**Material for this exercise**:
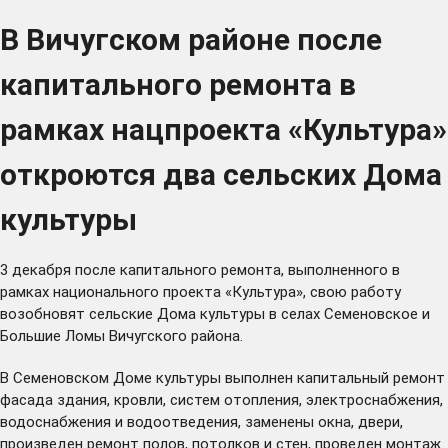
В Вичугском районе после
капитального ремонта в
рамках нацпроекта «Культура»
откроются два сельских Дома
культуры
3 декабря после капитального ремонта, выполненного в
рамках национального проекта «Культура», свою работу
возобновят сельские Дома культуры в селах Семеновское и
Большие Ломы Вичугского района.
В Семеновском Доме культуры выполнен капитальный ремонт
фасада здания, кровли, систем отопления, электроснабжения,
водоснабжения и водоотведения, заменены окна, двери,
произведен ремонт полов, потолков и стен, проведен монтаж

**Your objective**: The expected output is an exact copy of the lines from the top of the data above through the line containing "В Семеновском Доме", both included, with every picture omitted.

**Exercise result**:
В Вичугском районе после
капитального ремонта в
рамках нацпроекта «Культура»
откроются два сельских Дома
культуры
3 декабря после капитального ремонта, выполненного в
рамках национального проекта «Культура», свою работу
возобновят сельские Дома культуры в селах Семеновское и
Большие Ломы Вичугского района.
В Семеновском Доме культуры выполнен капитальный ремонт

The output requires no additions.